The company compelted three transactions with cash proceeds from the sale of critical power and cooling equipment of approximately $20 million.

Switch Inc.: Revenues up but posts a loss

Switch Inc., which is currently being acquired by DigitalBridge, posted Revenue of $174.5 million, Net Loss of $200,000, and Adjusted EBITDA of $69.5 million. Adjusted net loss was $4.7 million in the third quarter.

Quarterly Revenue was up year-on-year from $158.1 million, and up around $6 million from Q2 2022. Net loss in Q3 2021 was $900,000, but the company saw a net income of $380 million in Q2 of this year.

"Switch maintained a strong double-digit revenue growth trajectory in the third quarter of 2022," said Rob Roy, Founder and CEO of Switch. "Our sales pipeline remains active as we continue to have good visibility on customer demand for facilities that are currently under construction across the Five Primes. Las Vegas 15 is substantially committed to clients just six months after its opening, and we have pre-sold multiple megawatts at the Tahoe Reno 2 and Atlanta 3 facilities which are on track for delivery in H1 2023 and H2 2023, respectively. In addition, we remain committed to our long-term development plan to deliver more than four million square feet of capacity through 2026, with enough land to construct an additional seven million square feet thereafter."

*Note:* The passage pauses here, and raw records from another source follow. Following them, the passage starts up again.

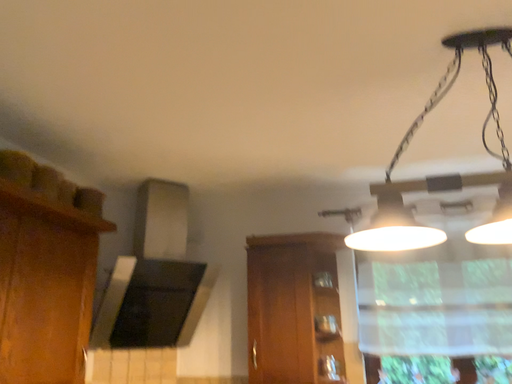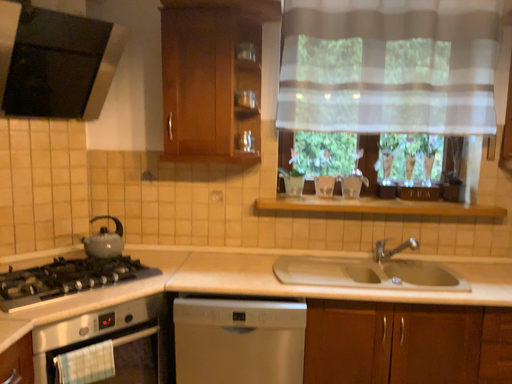
Question: Which way did the camera rotate in the video?

Choices:
 (A) rotated upward
 (B) rotated downward

Answer: (B)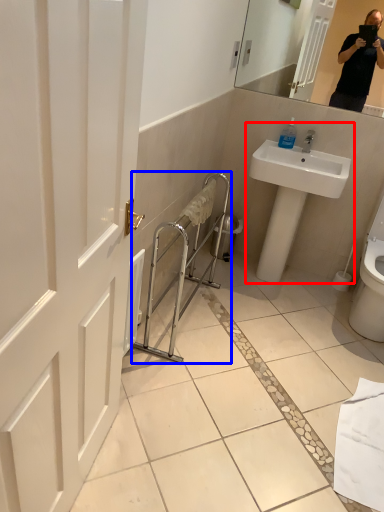
Question: Which object appears farthest to the camera in this image, sink (highlighted by a red box) or balustrade (highlighted by a blue box)?

Choices:
 (A) sink
 (B) balustrade

Answer: (A)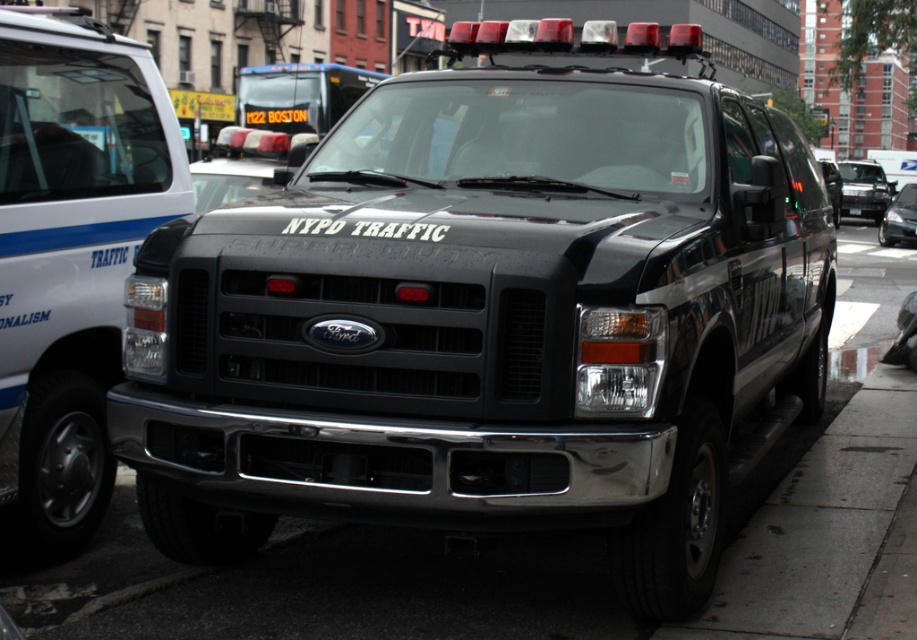
Question: Which of the following is the closest to the observer?

Choices:
 (A) (849, 211)
 (B) (852, 204)
 (C) (893, 214)

Answer: (C)

Question: Can you confirm if black glossy suv at center is positioned to the right of shiny black sedan at center?

Choices:
 (A) no
 (B) yes

Answer: (B)

Question: Does white glossy van at left come in front of shiny black sedan at center?

Choices:
 (A) yes
 (B) no

Answer: (A)

Question: Which point is farther to the camera?

Choices:
 (A) (858, 209)
 (B) (914, 193)
 (C) (853, 188)

Answer: (C)

Question: Can you confirm if white glossy van at left is positioned above black glossy suv at center?

Choices:
 (A) yes
 (B) no

Answer: (B)

Question: Which of the following is the closest to the observer?

Choices:
 (A) black plastic license plate at center
 (B) shiny black sedan at center
 (C) white glossy van at left
 (D) black glossy suv at center

Answer: (C)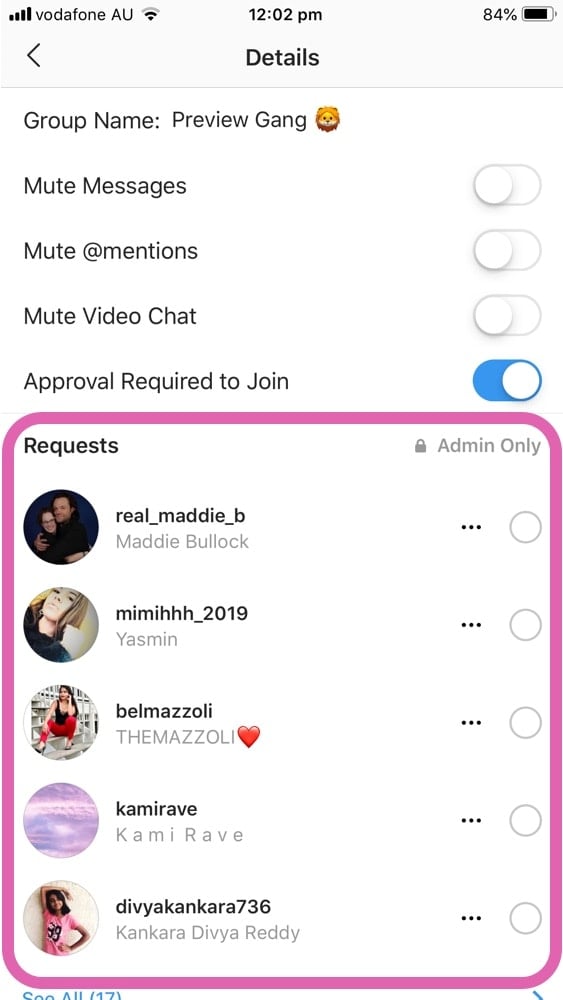
Where is `blank space next to on switch button`? Image resolution: width=563 pixels, height=1000 pixels. blank space next to on switch button is located at coordinates (450, 379).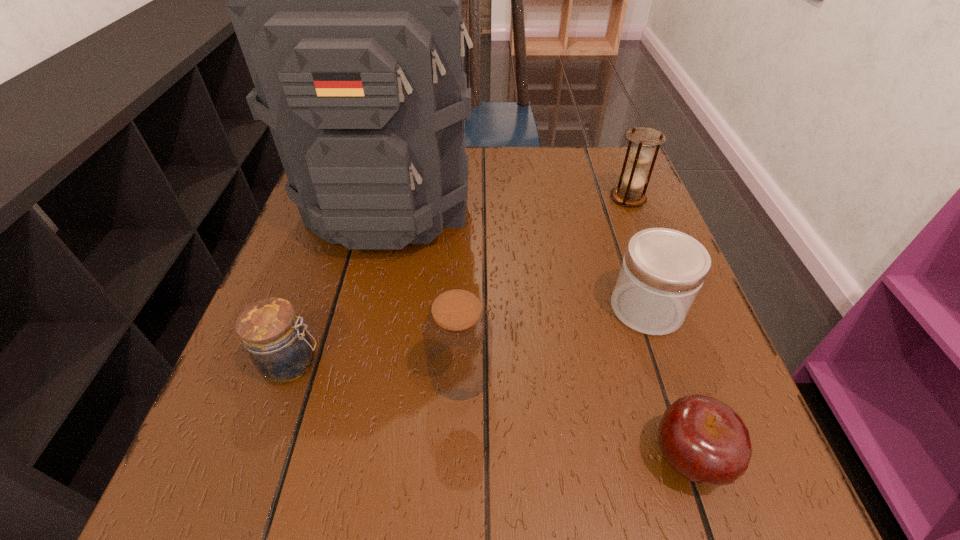
Where is `vacant space in between the third farthest object and the backpack`? vacant space in between the third farthest object and the backpack is located at coordinates (519, 255).

Where is `free space between the second jar from right to left and the third farthest object`? free space between the second jar from right to left and the third farthest object is located at coordinates (554, 340).

This screenshot has width=960, height=540. Identify the location of object that is the third closest one to the backpack. point(663,270).

This screenshot has height=540, width=960. What are the coordinates of `object identified as the fifth closest to the second jar from right to left` in the screenshot? It's located at (640, 155).

Where is `jar that is the second closest one to the tallest object`? This screenshot has width=960, height=540. jar that is the second closest one to the tallest object is located at coordinates (458, 333).

Locate which jar ranks second in proximity to the second jar from left to right. Please provide its 2D coordinates. Your answer should be formatted as a tuple, i.e. [(x, y)], where the tuple contains the x and y coordinates of a point satisfying the conditions above.

[(663, 270)]

At what (x,y) coordinates should I click in order to perform the action: click on free space that satisfies the following two spatial constraints: 1. on the front compartment of the second jar from left to right; 2. on the right side of the tallest object. Please return your answer as a coordinate pair (x, y). Looking at the image, I should click on pos(353,372).

At what (x,y) coordinates should I click in order to perform the action: click on vacant space that satisfies the following two spatial constraints: 1. on the front compartment of the backpack; 2. on the lid of the leftmost jar. Please return your answer as a coordinate pair (x, y). Looking at the image, I should click on (355, 363).

Where is `free space in the image that satisfies the following two spatial constraints: 1. on the back side of the second jar from right to left; 2. on the lid of the leftmost jar`? free space in the image that satisfies the following two spatial constraints: 1. on the back side of the second jar from right to left; 2. on the lid of the leftmost jar is located at coordinates (461, 363).

Where is `free point that satisfies the following two spatial constraints: 1. on the front compartment of the second jar from left to right; 2. on the left side of the backpack`? This screenshot has height=540, width=960. free point that satisfies the following two spatial constraints: 1. on the front compartment of the second jar from left to right; 2. on the left side of the backpack is located at coordinates (353, 372).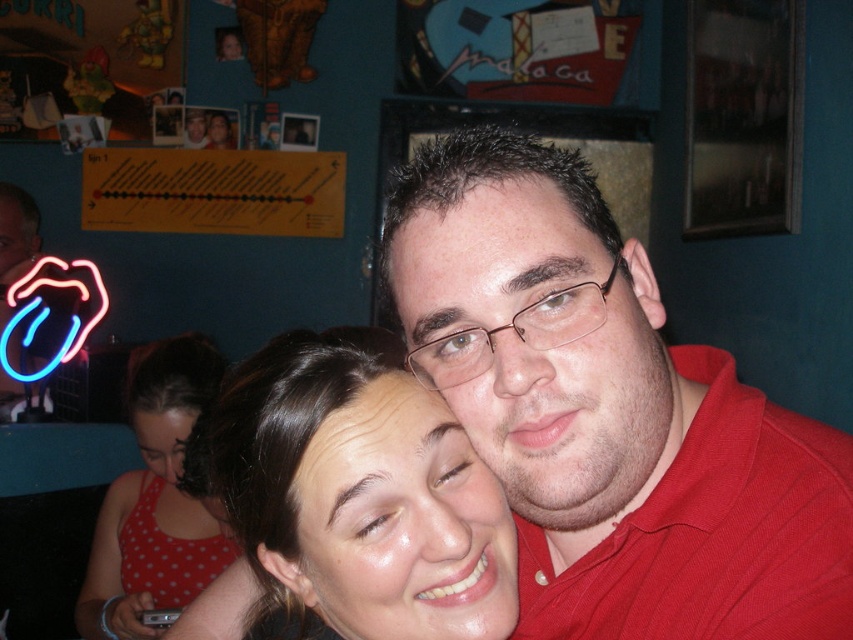
Question: Does smooth skin face at center appear on the left side of neon blue tongue at left?

Choices:
 (A) no
 (B) yes

Answer: (A)

Question: Which object is positioned closest to the polka dot fabric dress at lower left?

Choices:
 (A) matte red shirt at center
 (B) neon blue tongue at left
 (C) smooth skin face at center

Answer: (C)

Question: Which object is the farthest from the smooth skin face at center?

Choices:
 (A) polka dot fabric dress at lower left
 (B) neon blue tongue at left

Answer: (B)

Question: Can you confirm if smooth skin face at center is positioned below polka dot fabric dress at lower left?

Choices:
 (A) no
 (B) yes

Answer: (A)

Question: Among these points, which one is nearest to the camera?

Choices:
 (A) click(x=357, y=595)
 (B) click(x=213, y=371)
 (C) click(x=550, y=525)

Answer: (A)

Question: Is smooth skin face at center to the right of polka dot fabric dress at lower left from the viewer's perspective?

Choices:
 (A) no
 (B) yes

Answer: (B)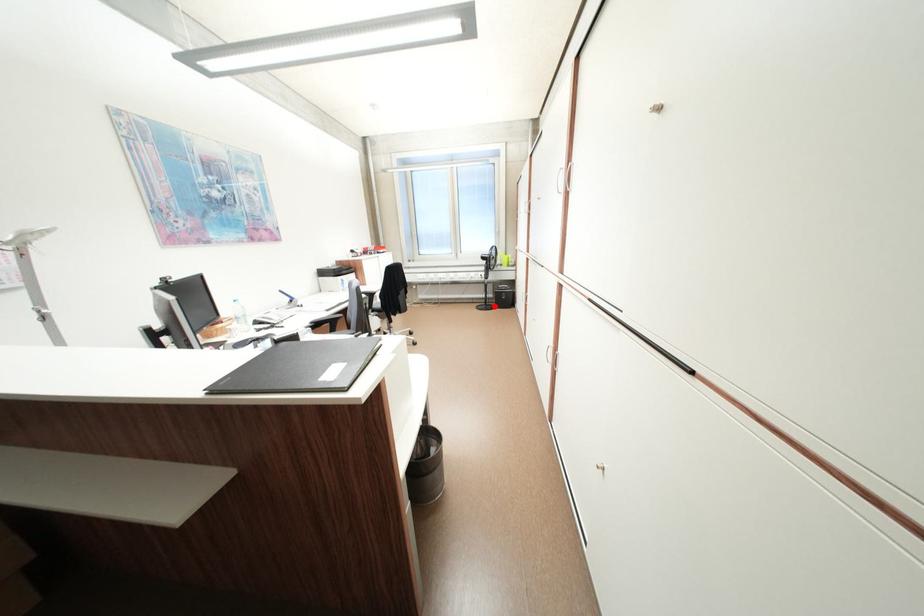
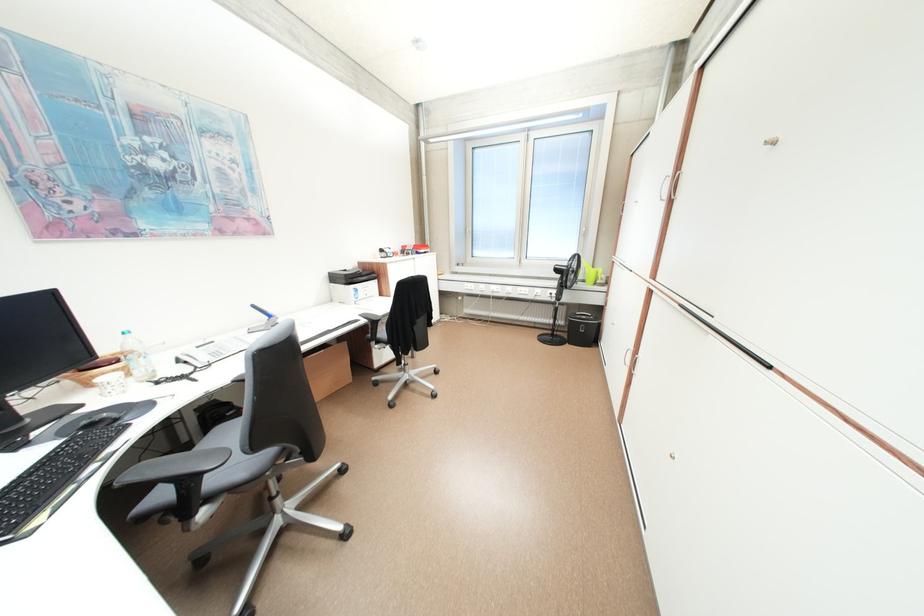
Question: I am providing you with two images of the same scene from different viewpoints. Given a red point in image1, look at the same physical point in image2. Is it:

Choices:
 (A) Closer to the viewpoint
 (B) Farther from the viewpoint

Answer: (A)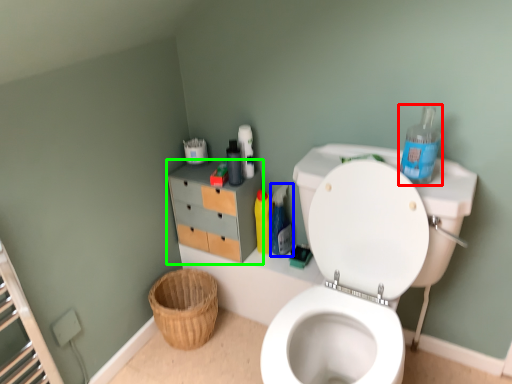
Question: Which object is the closest to the cleaning product (highlighted by a red box)? Choose among these: cleaning product (highlighted by a blue box) or file cabinet (highlighted by a green box).

Choices:
 (A) cleaning product
 (B) file cabinet

Answer: (A)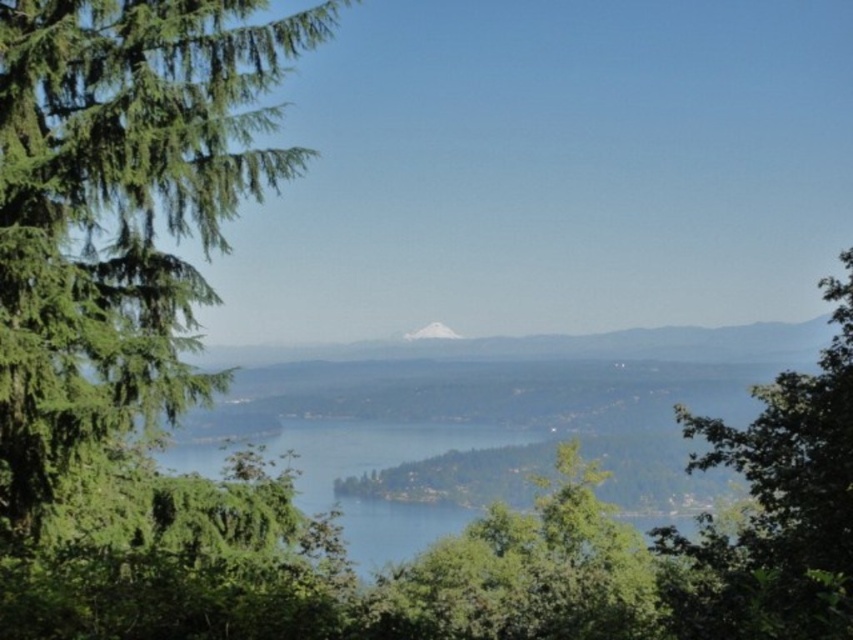
Is green leafy tree at left bigger than green leafy tree at right?

Incorrect, green leafy tree at left is not larger than green leafy tree at right.

Does green leafy tree at left appear under green leafy tree at right?

No.

Is point (105, 353) positioned in front of point (714, 573)?

No.

This screenshot has width=853, height=640. Find the location of `green leafy tree at left`. green leafy tree at left is located at coordinates coord(119,216).

Does green leafy tree at left appear on the left side of green leafy tree at center?

Yes, green leafy tree at left is to the left of green leafy tree at center.

Can you confirm if green leafy tree at left is positioned to the right of green leafy tree at center?

Incorrect, green leafy tree at left is not on the right side of green leafy tree at center.

Image resolution: width=853 pixels, height=640 pixels. I want to click on green leafy tree at left, so click(119, 216).

This screenshot has width=853, height=640. What are the coordinates of `green leafy tree at left` in the screenshot? It's located at (119, 216).

Between point (550, 568) and point (445, 346), which one is positioned in front?

Positioned in front is point (550, 568).

Is point (498, 525) positioned in front of point (265, 349)?

Yes, it is.

Find the location of a particular element. The height and width of the screenshot is (640, 853). green leafy tree at center is located at coordinates coord(527,572).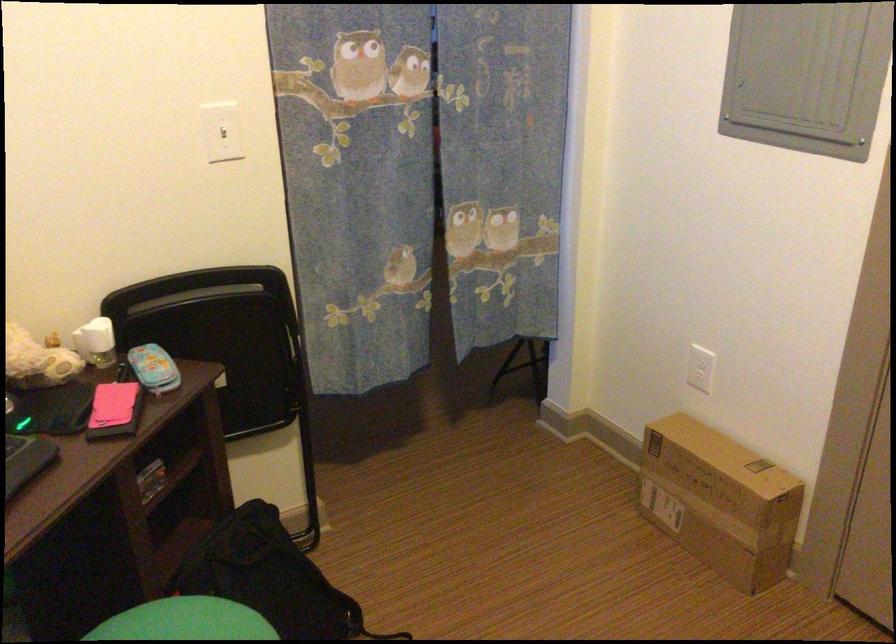
This screenshot has width=896, height=644. What do you see at coordinates (114, 410) in the screenshot? I see `the pink phone wallet` at bounding box center [114, 410].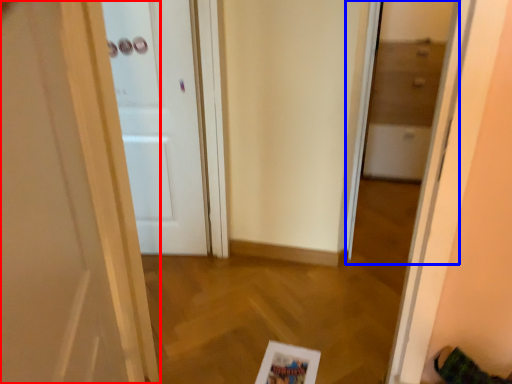
Question: Which point is further to the camera, door (highlighted by a red box) or glass door (highlighted by a blue box)?

Choices:
 (A) door
 (B) glass door

Answer: (B)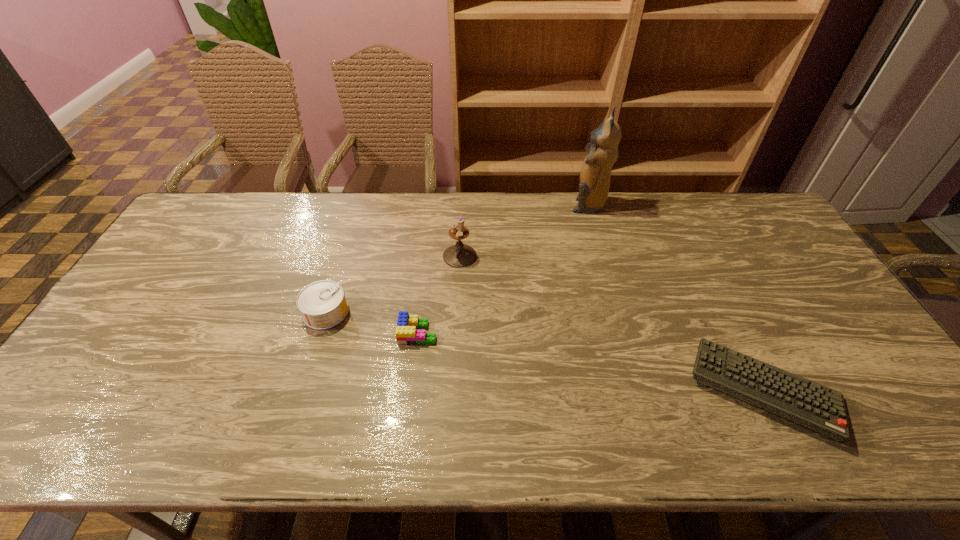
You are a GUI agent. You are given a task and a screenshot of the screen. Output one action in this format:
    pyautogui.click(x=<x>, y=<y>)
    Task: Click on the farthest object
    The image size is (960, 540).
    Given the screenshot: What is the action you would take?
    pyautogui.click(x=594, y=178)

Where is `cat`? The image size is (960, 540). cat is located at coordinates (594, 178).

At what (x,y) coordinates should I click in order to perform the action: click on candle holder. Please return your answer as a coordinate pair (x, y). Looking at the image, I should click on (460, 255).

This screenshot has width=960, height=540. What are the coordinates of `the second farthest object` in the screenshot? It's located at (460, 255).

Identify the location of the third shortest object. pos(323,305).

Where is `the leftmost object`? This screenshot has height=540, width=960. the leftmost object is located at coordinates (323, 305).

Where is `Lego`? Lego is located at coordinates (406, 333).

Locate an element on the screen. computer keyboard is located at coordinates (812, 405).

Locate an element on the screen. This screenshot has width=960, height=540. vacant space located 0.230m on the face of the tallest object is located at coordinates 506,205.

Image resolution: width=960 pixels, height=540 pixels. I want to click on vacant space situated 0.220m on the face of the tallest object, so click(x=509, y=205).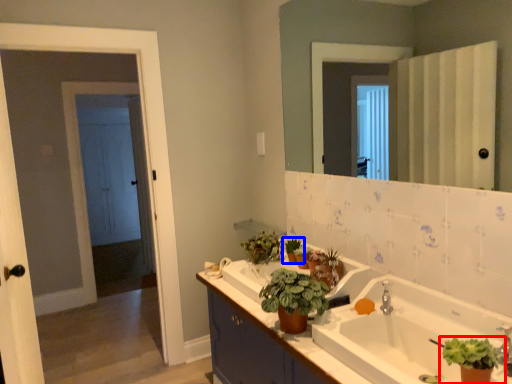
Question: Among these objects, which one is farthest to the camera, houseplant (highlighted by a red box) or houseplant (highlighted by a blue box)?

Choices:
 (A) houseplant
 (B) houseplant

Answer: (B)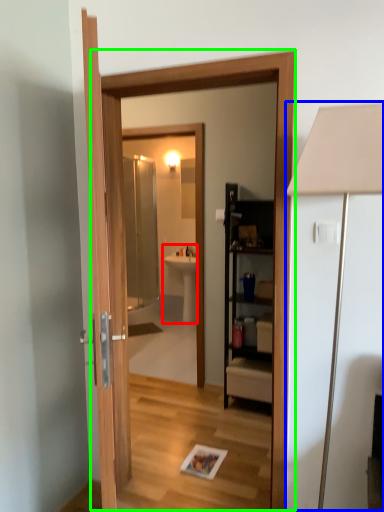
Question: Based on their relative distances, which object is farther from sink (highlighted by a red box)? Choose from table lamp (highlighted by a blue box) and screen door (highlighted by a green box).

Choices:
 (A) table lamp
 (B) screen door

Answer: (A)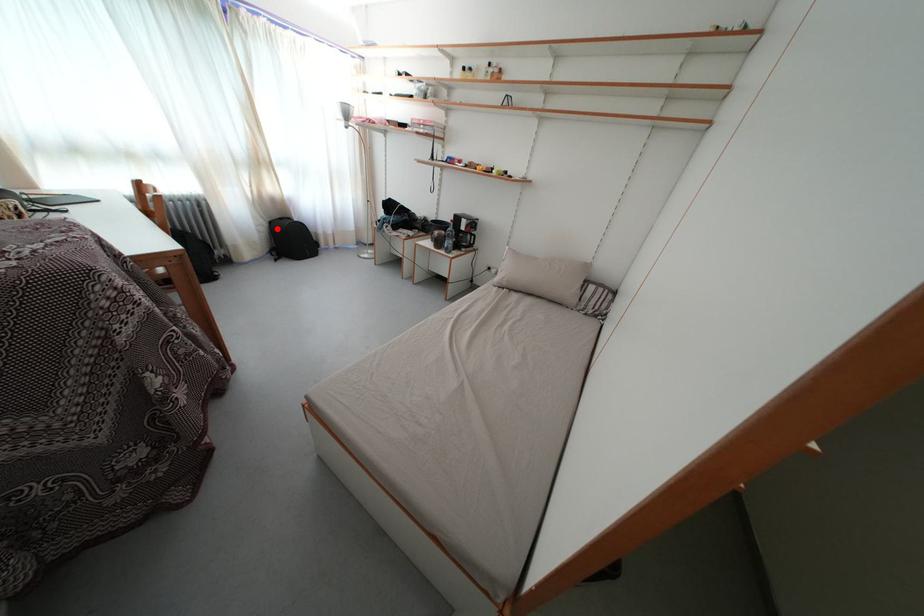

"The continued strength in top line growth during the third quarter is reflective of ongoing robust market demand for our premium data center infrastructure," said Gabe Nacht, CFO of Switch. "Elevated power costs continued to affect margins in Q3, in part due to seasonal factors which we expect to moderate in the fourth quarter. While power costs remain elevated on a year-over-year basis, we continue to engage in pricing and hedging strategies to mitigate the impact of higher electricity rates."

Taho Reno 2 is expected to launch in the first half of 2023, while site work is underway for Taho Reno 3. The company is seeing a customer expansion at Las VegasS 11 and ongoing construction and tenant improvements at Las Vegas 15. Atlanta 3 is scheduled to open in the second half of 2023. In Round Rock the company is undergoing site preperation for Austin 4 and 5; and begun work on Grand Rapids 2.

Customer wins include a 3MW expansion with an existing cloud infrastructure customer at Las Vegas 15, and a 2MW expansion with a cybersecurity customer with deployments in The Core Campus and The Citadel campus. It signed a colocation expansion order with an existing global logistics customer at The Keep Campus totaling approximately $1 million in annualized revenue and $5 million in total contract value, and signed a multi-year colocation renewal and expansion with a global media and entertainment customer at The Core Campus representing approximately $11 million in total contract value.

The DigitalBridge acquisition is expected to close in Q4 of this year, taking the company private.